Background/Aims: We evaluated the contemporary use of lipid-lowering therapy (LLT) in Korean patients with atherosclerotic cardiovascular disease (ASCVD), and identified factors associated with statin non-prescription.
Methods: Using the Korean Health Insurance Review and Assessment data, we identified LLT-naïve subjects newly diagnosed with ASCVD between 2011 and 2012, and followed up until 2015. LLT-naïve status was defined as no LLT prescription for 1 year before ASCVD diagnosis. ASCVD was defined as first hospitalization or emergency room visit for coronary artery disease (CAD), acute cerebrovascular disease (CVD), or peripheral artery disease (PAD). Statin intensity was defined per the 2013 American College of Cardiology/American Heart Association guideline for cholesterol treatment.
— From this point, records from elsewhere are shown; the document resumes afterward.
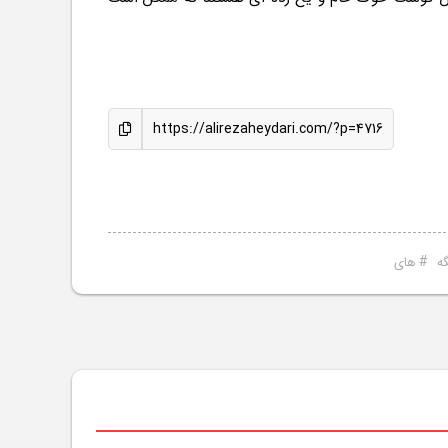
https://alirezaheydari.com/?p=4716
#
ه
های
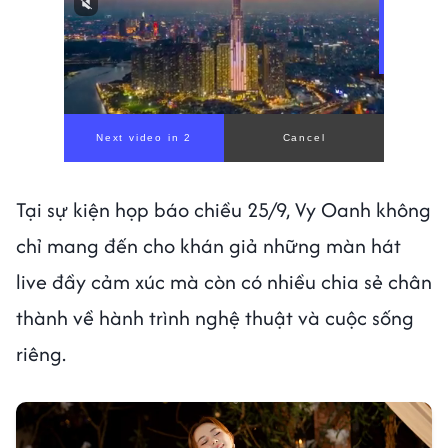
Tại sự kiện họp báo chiều 25/9, Vy Oanh không
chỉ mang đến cho khán giả những màn hát
live đầy cảm xúc mà còn có nhiều chia sẻ chân
thành về hành trình nghệ thuật và cuộc sống
riêng.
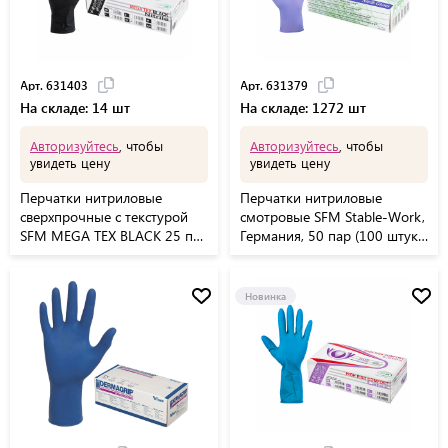
Арт. 631403
Арт. 631379
На складе: 14 шт
На складе: 1272 шт
Авторизуйтесь
, чтобы
Авторизуйтесь
, чтобы
увидеть цену
увидеть цену
Перчатки нитриловые
Перчатки нитриловые
сверхпрочные с текстурой
смотровые SFM Stable-Work,
SFM MEGA TEX BLACK 25 пар
Германия, 50 пар (100 штук),
(50 штук), XL (очень
размер M (средний)
большой)
Новинка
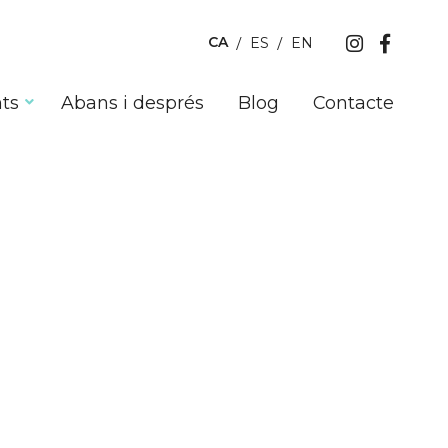
CA
ES
EN
ts
Abans i després
Blog
Contacte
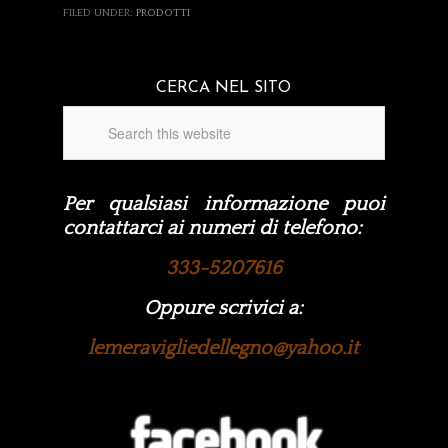
FILED UNDER:
PRODOTTI
CERCA NEL SITO
Per qualsiasi informazione puoi
contattarci ai numeri di telefono:
333-5207616
Oppure scrivici a:
lemeravigliedellegno@yahoo.it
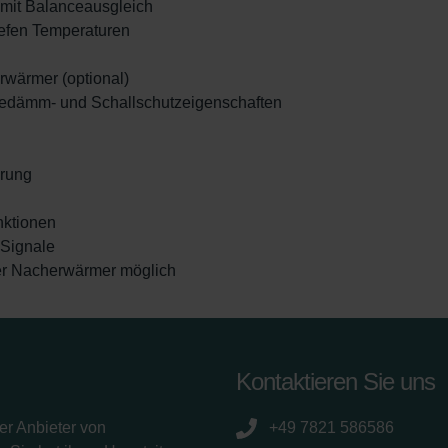
 mit Balanceausgleich
tiefen Temperaturen
erwärmer (optional)
edämm- und Schallschutzeigenschaften
erung
nktionen
O-Signale
er Nacherwärmer möglich
Kontaktieren Sie uns
er Anbieter von
+49 7821 586586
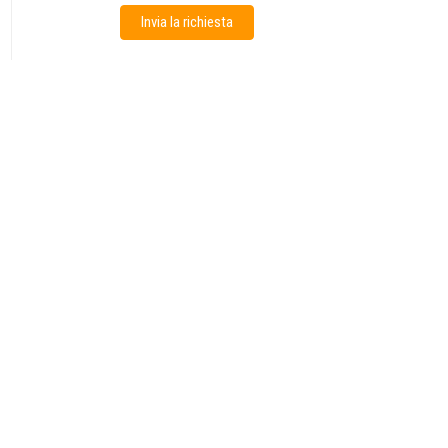
Invia la richiesta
Results: The study enrolled 80,884 subjects newly diagnosed with ASCVD, of whom only 48,725 (60.2%) received LLT during the follow-up period. Statin, combination of statin and non-statin, and non-statin LLT were administered in 50.5%, 9.7%, and 0.1% of all subjects, respectively. Statins were prescribed to 80.4% of CAD patients but only to 50.2% and 46.8% of CVD and PAD patients. Statin-based LLT usually had moderate- (77.2%) or high-intensity (18.5%). Subjects not prescribed statins were younger or older (< 40 or ≥ 70 years), more commonly female, and more likely to have comorbidities. Statins were prescribed at the time of ASCVD diagnosis in 45.5% of all subjects, and in 53.0% within 90 days of diagnosis.
Conclusions: Only 60% of LLT-naïve Korean patients newly diagnosed with ASCVD received statins. Statins were often prescribed in subjects with CAD but less commonly in those with CVD or PAD. Moderate-intensity statins were most frequently used.